Terrorist attack in Paris (1982)

In September 1982, a car bomb explosion injured 51 people. Responsibility for the attack was claimed by the Lebanese Armed Revolutionary Factions as an anti-Israeli act of terrorism.

==Bomb==
At 3:25 p.m. on 17 September 1982, a car bomb exploded near Lycée Carnot in Paris, France. The bomb exploded when 61-year-old Amos Man-El, an Israeli diplomat started his car, a Peugeot 504, which was parked around the corner from an Israeli Embassy annex responsible for military purchasing. Witnesses to the explosion said that the car appeared to fly several feet off the ground when the bomb exploded. The driver was able to exit the car, but passengers in the front right seat and in the back seat were trapped in the vehicle until firefighters were able to extract them. A nearby motorbike was destroyed in the blast and a statement from the Israeli Embassy suggested that the bomb may have been in the bike's saddle bags.
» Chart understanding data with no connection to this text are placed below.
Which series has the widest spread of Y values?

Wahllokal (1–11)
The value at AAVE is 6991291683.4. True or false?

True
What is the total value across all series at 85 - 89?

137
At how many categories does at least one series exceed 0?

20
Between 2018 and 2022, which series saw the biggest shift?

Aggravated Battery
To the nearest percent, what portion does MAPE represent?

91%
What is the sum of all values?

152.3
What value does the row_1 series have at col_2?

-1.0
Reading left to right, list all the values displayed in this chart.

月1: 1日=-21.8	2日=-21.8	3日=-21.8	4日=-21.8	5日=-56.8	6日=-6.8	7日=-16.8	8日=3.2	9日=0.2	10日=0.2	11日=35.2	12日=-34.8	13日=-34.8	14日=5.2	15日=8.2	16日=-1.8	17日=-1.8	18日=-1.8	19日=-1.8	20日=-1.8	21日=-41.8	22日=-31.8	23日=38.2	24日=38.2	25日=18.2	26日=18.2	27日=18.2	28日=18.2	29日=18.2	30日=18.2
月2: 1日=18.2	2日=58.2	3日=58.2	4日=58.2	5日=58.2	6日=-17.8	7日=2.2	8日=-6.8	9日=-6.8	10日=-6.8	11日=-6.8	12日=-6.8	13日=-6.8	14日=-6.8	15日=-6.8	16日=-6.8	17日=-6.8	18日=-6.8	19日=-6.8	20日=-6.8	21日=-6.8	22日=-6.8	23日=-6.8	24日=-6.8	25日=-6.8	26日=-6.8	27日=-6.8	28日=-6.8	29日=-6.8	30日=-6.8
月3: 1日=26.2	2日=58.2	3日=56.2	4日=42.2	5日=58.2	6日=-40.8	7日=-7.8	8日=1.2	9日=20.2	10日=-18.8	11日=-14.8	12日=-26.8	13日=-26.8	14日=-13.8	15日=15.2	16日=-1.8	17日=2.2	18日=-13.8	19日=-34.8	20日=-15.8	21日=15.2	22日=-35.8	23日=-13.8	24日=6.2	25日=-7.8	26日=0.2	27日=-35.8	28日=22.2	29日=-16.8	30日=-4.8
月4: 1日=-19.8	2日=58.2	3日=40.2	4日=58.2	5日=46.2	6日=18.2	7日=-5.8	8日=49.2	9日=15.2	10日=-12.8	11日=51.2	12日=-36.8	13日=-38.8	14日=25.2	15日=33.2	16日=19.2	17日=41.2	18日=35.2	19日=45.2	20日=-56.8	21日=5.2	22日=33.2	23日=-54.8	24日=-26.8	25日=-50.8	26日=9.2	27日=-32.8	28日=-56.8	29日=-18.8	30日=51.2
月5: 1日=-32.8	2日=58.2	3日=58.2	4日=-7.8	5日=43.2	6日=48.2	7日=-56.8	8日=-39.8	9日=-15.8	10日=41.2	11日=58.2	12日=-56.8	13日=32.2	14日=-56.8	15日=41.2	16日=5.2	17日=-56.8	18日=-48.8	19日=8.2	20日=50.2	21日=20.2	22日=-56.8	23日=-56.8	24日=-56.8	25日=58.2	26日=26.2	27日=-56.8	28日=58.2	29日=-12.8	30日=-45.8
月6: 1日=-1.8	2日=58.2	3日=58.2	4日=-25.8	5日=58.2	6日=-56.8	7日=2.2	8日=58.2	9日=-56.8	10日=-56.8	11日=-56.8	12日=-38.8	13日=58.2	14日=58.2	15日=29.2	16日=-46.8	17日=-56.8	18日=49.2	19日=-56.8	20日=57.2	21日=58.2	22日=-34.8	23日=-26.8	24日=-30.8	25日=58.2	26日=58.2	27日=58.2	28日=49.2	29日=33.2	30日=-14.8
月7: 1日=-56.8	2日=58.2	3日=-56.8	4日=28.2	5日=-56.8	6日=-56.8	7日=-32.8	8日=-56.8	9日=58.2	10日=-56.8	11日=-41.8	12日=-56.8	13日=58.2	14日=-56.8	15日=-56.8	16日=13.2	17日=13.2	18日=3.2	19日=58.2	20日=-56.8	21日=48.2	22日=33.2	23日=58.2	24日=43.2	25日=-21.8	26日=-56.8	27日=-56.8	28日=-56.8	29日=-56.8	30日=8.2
The attack happened on the eve of Rosh Hashanah and a few months after the Israeli invasion of Lebanon.

There were no fatalities in the explosion, but 51 people were injured, including many students at Lycée Carnot across the street who were injured by flying glass. A student reported that the blast had blown in the windows of the classrooms. The bomb exploded 20 minutes before the school was scheduled to get out, at which time there may have been as many as 500 students in the street.

An anonymous caller told a news agency that the attack was carried out by Lebanese Armed Revolutionary Factions (FARL) in the context of anti-Israeli terrorism. The FARL had previously committed the assassinations of American lieutenant colonel Charles R. Ray in January and that of Israeli diplomat Yacov Barsimantov in April, both of whom were shot dead in Paris, amongst other attacks - some of which were done with the assistance of the Action Directe group.